The replacement should implement actual raw-body Gitea HMAC verification. The current webhook path does not.

Conclusion 4: keep deterministic work pure-script

The current split is correct. Repo policy and enforcement work should remain fast, cheap, and idempotent.

Conclusion 5: judgment must be narrow and explicit

Do not wake Claude on every webhook. Use it only for ambiguity, escalation, or clearly user-requested reasoning.

Conclusion 6: design should assume the current system is fragile

Because surrounding cron/verification infrastructure is already degraded, the replacement should be independently observable and easy to test without depending on OpenClaw's unhealthy scheduler chain.

Open questions for Phase 1 design

These questions should be answered in DESIGN.md.

  1. Ingress topology: keep nginx in front, or let the Caret listener terminate the webhook directly?
  2. Auth model: bearer only for parity, or proper Gitea HMAC as the new standard?
  3. Judgment primitive: Channels plugin, direct Claude Code primitive, or temporary dependency on OpenClaw for wake-up?
  4. Script packaging: copy the existing scripts wholesale first, or split them into library + thin wrappers?
  5. Repo registration: per-repo hooks only, or system-level hook once token/admin constraints are solved?
  6. Retry model: synchronous fire-and-log only, or file-backed retry queue for transient failures?
  7. Observability: plain JSONL logs only, or add a health endpoint plus counters and replay tooling?
  8. Workflow semantics: which current issue/comment workflows are worth preserving exactly, and which can be simplified?

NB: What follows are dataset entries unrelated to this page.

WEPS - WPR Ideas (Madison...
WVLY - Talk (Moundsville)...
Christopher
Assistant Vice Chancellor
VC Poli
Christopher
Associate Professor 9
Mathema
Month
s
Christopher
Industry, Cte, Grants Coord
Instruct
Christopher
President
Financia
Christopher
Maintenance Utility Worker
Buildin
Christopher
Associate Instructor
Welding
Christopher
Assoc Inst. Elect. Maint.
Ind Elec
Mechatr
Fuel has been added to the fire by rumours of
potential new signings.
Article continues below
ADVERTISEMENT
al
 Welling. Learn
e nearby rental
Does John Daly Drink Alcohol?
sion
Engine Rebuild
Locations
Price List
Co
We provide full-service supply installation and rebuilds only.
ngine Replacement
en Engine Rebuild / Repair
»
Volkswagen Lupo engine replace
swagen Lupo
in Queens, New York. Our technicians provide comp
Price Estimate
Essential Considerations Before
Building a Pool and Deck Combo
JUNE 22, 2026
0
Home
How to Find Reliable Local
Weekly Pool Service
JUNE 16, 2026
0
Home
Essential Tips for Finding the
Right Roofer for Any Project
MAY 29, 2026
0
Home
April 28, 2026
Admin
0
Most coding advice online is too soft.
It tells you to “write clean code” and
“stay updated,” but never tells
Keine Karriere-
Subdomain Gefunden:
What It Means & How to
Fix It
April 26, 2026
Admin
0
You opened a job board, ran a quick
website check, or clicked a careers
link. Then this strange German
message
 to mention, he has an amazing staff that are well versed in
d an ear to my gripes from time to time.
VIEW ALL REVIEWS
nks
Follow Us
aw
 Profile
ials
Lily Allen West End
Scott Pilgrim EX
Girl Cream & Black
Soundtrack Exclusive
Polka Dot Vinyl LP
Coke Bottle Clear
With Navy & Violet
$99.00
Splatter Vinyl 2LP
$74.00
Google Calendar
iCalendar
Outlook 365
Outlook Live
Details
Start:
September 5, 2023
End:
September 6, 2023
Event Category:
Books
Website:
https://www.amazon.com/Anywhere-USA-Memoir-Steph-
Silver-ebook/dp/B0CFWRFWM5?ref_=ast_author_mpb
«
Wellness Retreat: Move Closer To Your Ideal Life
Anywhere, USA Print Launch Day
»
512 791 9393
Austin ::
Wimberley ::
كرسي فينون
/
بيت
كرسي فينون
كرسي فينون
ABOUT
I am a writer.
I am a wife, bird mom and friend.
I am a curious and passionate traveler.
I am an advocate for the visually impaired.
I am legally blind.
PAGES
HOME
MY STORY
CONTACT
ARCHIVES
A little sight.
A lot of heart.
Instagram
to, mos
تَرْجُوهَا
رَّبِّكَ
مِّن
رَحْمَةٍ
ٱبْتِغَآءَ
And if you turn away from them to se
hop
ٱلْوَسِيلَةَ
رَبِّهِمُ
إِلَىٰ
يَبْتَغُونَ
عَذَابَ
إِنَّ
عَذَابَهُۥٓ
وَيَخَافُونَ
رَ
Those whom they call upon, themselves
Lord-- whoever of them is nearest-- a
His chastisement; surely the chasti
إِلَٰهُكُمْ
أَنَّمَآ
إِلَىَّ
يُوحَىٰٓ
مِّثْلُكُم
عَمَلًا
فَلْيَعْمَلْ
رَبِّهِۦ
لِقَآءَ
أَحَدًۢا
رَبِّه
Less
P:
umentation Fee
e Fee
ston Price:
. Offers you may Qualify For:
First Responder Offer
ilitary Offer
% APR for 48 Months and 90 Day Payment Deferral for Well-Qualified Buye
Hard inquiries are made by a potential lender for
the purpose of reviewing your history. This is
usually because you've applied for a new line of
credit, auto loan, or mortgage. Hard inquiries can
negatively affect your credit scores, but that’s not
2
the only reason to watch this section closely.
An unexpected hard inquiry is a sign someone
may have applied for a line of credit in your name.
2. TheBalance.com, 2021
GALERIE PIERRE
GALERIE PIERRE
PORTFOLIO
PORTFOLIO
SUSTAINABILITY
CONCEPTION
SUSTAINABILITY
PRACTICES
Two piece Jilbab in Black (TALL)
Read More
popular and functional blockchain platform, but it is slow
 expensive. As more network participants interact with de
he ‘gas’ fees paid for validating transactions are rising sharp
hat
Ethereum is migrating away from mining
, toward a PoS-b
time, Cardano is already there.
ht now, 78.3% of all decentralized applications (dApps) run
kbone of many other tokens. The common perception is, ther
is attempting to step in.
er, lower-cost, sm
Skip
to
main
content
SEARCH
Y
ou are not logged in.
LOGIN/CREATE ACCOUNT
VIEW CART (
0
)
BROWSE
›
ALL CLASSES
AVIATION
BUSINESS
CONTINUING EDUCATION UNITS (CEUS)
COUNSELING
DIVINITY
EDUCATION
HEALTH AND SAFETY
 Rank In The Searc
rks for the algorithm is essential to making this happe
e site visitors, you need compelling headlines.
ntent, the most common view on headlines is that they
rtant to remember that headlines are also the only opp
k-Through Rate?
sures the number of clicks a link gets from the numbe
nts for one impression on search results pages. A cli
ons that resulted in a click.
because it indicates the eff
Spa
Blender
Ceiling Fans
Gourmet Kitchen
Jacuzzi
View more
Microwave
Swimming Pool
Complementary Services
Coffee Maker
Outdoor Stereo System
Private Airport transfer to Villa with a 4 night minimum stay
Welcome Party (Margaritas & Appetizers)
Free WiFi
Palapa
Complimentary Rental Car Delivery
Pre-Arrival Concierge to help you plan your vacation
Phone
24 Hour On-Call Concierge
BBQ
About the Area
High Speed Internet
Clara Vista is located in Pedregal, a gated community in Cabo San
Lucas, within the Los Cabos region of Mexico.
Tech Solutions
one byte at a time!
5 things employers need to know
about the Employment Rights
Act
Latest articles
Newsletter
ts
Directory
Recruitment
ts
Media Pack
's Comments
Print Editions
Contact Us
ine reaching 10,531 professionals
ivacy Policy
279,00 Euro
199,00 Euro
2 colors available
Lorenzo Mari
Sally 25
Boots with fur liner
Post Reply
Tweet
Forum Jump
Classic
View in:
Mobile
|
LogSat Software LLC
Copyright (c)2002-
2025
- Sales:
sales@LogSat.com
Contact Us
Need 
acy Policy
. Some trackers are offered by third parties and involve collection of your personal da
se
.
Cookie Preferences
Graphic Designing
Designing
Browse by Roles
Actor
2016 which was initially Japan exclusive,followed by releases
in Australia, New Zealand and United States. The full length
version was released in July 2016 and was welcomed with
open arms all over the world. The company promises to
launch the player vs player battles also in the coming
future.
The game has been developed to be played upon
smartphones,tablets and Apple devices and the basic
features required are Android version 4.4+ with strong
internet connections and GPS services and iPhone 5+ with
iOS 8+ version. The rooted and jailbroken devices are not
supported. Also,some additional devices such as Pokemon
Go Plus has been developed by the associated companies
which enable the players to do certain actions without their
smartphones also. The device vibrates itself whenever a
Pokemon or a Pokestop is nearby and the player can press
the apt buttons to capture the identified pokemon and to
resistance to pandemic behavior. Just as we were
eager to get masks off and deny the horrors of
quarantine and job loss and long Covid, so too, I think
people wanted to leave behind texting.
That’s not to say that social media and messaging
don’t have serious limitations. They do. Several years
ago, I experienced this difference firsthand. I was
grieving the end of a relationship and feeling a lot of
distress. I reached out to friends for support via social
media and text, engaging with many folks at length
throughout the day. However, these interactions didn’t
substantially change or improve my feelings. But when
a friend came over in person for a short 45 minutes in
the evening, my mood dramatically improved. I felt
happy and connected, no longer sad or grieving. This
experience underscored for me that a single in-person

Move to Phase 1 — Architecture design with the following framing:

  • Treat this document as the baseline map of the current system
  • Design only the Gitea-facing slice, not a gateway replacement
  • Preserve the deterministic/judgment split
  • Improve webhook authentication with real HMAC
  • Make observability first-class because the current environment is already degraded

That keeps the project in the "days" category instead of letting it sprawl back into a multi-week platform rewrite.